Dataset entries:
*** Begin section ***

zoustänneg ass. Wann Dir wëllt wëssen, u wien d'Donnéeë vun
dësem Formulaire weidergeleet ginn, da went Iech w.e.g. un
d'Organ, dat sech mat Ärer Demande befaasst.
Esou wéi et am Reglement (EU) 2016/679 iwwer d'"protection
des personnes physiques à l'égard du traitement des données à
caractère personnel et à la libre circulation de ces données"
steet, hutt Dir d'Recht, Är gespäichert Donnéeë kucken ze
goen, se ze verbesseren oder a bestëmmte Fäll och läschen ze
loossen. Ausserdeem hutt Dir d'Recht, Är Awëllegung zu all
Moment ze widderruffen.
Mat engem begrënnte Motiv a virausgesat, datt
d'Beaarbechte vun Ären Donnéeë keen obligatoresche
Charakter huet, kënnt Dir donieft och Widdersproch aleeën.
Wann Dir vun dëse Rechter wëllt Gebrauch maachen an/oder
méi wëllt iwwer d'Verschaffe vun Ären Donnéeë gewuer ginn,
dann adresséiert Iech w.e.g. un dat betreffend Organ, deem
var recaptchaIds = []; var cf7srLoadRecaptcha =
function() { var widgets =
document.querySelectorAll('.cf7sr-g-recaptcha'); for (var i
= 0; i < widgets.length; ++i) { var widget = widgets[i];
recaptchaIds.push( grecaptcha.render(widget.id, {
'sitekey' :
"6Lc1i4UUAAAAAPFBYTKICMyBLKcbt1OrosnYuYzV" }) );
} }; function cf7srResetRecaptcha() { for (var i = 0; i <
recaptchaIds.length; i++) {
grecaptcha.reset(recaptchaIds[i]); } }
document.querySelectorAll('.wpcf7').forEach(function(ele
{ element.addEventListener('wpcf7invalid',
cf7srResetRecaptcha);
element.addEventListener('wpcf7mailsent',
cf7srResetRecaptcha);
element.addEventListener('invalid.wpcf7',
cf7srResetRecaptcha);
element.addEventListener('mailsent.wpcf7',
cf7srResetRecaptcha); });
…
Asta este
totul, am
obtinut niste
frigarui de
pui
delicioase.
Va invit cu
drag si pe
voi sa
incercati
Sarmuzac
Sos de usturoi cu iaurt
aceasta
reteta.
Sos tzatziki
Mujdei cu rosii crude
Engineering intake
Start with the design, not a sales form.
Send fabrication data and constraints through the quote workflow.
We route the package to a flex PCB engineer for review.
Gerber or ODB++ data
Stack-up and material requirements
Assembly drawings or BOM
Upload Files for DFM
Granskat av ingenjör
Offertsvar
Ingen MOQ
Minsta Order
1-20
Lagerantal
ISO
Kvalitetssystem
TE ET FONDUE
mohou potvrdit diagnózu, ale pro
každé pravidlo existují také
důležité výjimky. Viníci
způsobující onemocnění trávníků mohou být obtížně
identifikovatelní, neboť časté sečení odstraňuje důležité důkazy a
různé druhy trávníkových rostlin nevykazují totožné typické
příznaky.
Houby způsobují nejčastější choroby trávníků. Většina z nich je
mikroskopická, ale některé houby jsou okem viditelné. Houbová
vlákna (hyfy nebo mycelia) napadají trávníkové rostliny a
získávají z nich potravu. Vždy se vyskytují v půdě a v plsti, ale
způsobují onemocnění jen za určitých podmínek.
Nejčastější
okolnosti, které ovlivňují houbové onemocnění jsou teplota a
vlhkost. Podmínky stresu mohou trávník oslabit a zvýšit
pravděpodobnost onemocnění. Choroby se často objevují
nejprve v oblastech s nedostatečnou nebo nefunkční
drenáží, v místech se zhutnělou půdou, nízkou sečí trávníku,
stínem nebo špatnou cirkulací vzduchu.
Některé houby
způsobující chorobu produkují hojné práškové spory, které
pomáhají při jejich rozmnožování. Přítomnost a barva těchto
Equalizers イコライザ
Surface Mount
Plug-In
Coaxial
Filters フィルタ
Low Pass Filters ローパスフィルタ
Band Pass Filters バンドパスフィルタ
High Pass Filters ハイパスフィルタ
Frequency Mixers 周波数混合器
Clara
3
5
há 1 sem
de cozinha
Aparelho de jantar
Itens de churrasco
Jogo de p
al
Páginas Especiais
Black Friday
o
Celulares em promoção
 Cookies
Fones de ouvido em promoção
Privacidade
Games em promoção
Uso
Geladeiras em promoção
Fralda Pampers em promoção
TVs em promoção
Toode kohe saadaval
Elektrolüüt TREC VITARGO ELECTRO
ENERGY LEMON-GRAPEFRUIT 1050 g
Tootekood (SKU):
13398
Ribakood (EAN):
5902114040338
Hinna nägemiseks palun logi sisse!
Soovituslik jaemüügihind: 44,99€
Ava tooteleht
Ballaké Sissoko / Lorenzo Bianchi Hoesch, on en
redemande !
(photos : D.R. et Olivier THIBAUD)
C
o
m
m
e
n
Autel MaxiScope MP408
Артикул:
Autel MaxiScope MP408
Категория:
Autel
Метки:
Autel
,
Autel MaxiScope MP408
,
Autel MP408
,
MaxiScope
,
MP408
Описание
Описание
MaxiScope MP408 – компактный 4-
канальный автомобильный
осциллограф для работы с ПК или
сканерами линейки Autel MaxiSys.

*** End section ***

What you return must match the data word for word.

zoustänneg ass. Wann Dir wëllt wëssen, u wien d'Donnéeë vun
dësem Formulaire weidergeleet ginn, da went Iech w.e.g. un
d'Organ, dat sech mat Ärer Demande befaasst.
Esou wéi et am Reglement (EU) 2016/679 iwwer d'"protection
des personnes physiques à l'égard du traitement des données à
caractère personnel et à la libre circulation de ces données"
steet, hutt Dir d'Recht, Är gespäichert Donnéeë kucken ze
goen, se ze verbesseren oder a bestëmmte Fäll och läschen ze
loossen. Ausserdeem hutt Dir d'Recht, Är Awëllegung zu all
Moment ze widderruffen.
Mat engem begrënnte Motiv a virausgesat, datt
d'Beaarbechte vun Ären Donnéeë keen obligatoresche
Charakter huet, kënnt Dir donieft och Widdersproch aleeën.
Wann Dir vun dëse Rechter wëllt Gebrauch maachen an/oder
méi wëllt iwwer d'Verschaffe vun Ären Donnéeë gewuer ginn,
dann adresséiert Iech w.e.g. un dat betreffend Organ, deem
var recaptchaIds = []; var cf7srLoadRecaptcha =
function() { var widgets =
document.querySelectorAll('.cf7sr-g-recaptcha'); for (var i
= 0; i < widgets.length; ++i) { var widget = widgets[i];
recaptchaIds.push( grecaptcha.render(widget.id, {
'sitekey' :
"6Lc1i4UUAAAAAPFBYTKICMyBLKcbt1OrosnYuYzV" }) );
} }; function cf7srResetRecaptcha() { for (var i = 0; i <
recaptchaIds.length; i++) {
grecaptcha.reset(recaptchaIds[i]); } }
document.querySelectorAll('.wpcf7').forEach(function(ele
{ element.addEventListener('wpcf7invalid',
cf7srResetRecaptcha);
element.addEventListener('wpcf7mailsent',
cf7srResetRecaptcha);
element.addEventListener('invalid.wpcf7',
cf7srResetRecaptcha);
element.addEventListener('mailsent.wpcf7',
cf7srResetRecaptcha); });
…
Asta este
totul, am
obtinut niste
frigarui de
pui
delicioase.
Va invit cu
drag si pe
voi sa
incercati
Sarmuzac
Sos de usturoi cu iaurt
aceasta
reteta.
Sos tzatziki
Mujdei cu rosii crude
Engineering intake
Start with the design, not a sales form.
Send fabrication data and constraints through the quote workflow.
We route the package to a flex PCB engineer for review.
Gerber or ODB++ data
Stack-up and material requirements
Assembly drawings or BOM
Upload Files for DFM
Granskat av ingenjör
Offertsvar
Ingen MOQ
Minsta Order
1-20
Lagerantal
ISO
Kvalitetssystem
TE ET FONDUE
mohou potvrdit diagnózu, ale pro
každé pravidlo existují také
důležité výjimky. Viníci
způsobující onemocnění trávníků mohou být obtížně
identifikovatelní, neboť časté sečení odstraňuje důležité důkazy a
různé druhy trávníkových rostlin nevykazují totožné typické
příznaky.
Houby způsobují nejčastější choroby trávníků. Většina z nich je
mikroskopická, ale některé houby jsou okem viditelné. Houbová
vlákna (hyfy nebo mycelia) napadají trávníkové rostliny a
získávají z nich potravu. Vždy se vyskytují v půdě a v plsti, ale
způsobují onemocnění jen za určitých podmínek.
Nejčastější
okolnosti, které ovlivňují houbové onemocnění jsou teplota a
vlhkost. Podmínky stresu mohou trávník oslabit a zvýšit
pravděpodobnost onemocnění. Choroby se často objevují
nejprve v oblastech s nedostatečnou nebo nefunkční
drenáží, v místech se zhutnělou půdou, nízkou sečí trávníku,
stínem nebo špatnou cirkulací vzduchu.
Některé houby
způsobující chorobu produkují hojné práškové spory, které
pomáhají při jejich rozmnožování. Přítomnost a barva těchto
Equalizers イコライザ
Surface Mount
Plug-In
Coaxial
Filters フィルタ
Low Pass Filters ローパスフィルタ
Band Pass Filters バンドパスフィルタ
High Pass Filters ハイパスフィルタ
Frequency Mixers 周波数混合器
Clara
3
5
há 1 sem
de cozinha
Aparelho de jantar
Itens de churrasco
Jogo de p
al
Páginas Especiais
Black Friday
o
Celulares em promoção
 Cookies
Fones de ouvido em promoção
Privacidade
Games em promoção
Uso
Geladeiras em promoção
Fralda Pampers em promoção
TVs em promoção
Toode kohe saadaval
Elektrolüüt TREC VITARGO ELECTRO
ENERGY LEMON-GRAPEFRUIT 1050 g
Tootekood (SKU):
13398
Ribakood (EAN):
5902114040338
Hinna nägemiseks palun logi sisse!
Soovituslik jaemüügihind: 44,99€
Ava tooteleht
Ballaké Sissoko / Lorenzo Bianchi Hoesch, on en
redemande !
(photos : D.R. et Olivier THIBAUD)
C
o
m
m
e
n
Autel MaxiScope MP408
Артикул:
Autel MaxiScope MP408
Категория:
Autel
Метки:
Autel
,
Autel MaxiScope MP408
,
Autel MP408
,
MaxiScope
,
MP408
Описание
Описание
MaxiScope MP408 – компактный 4-
канальный автомобильный
осциллограф для работы с ПК или
сканерами линейки Autel MaxiSys.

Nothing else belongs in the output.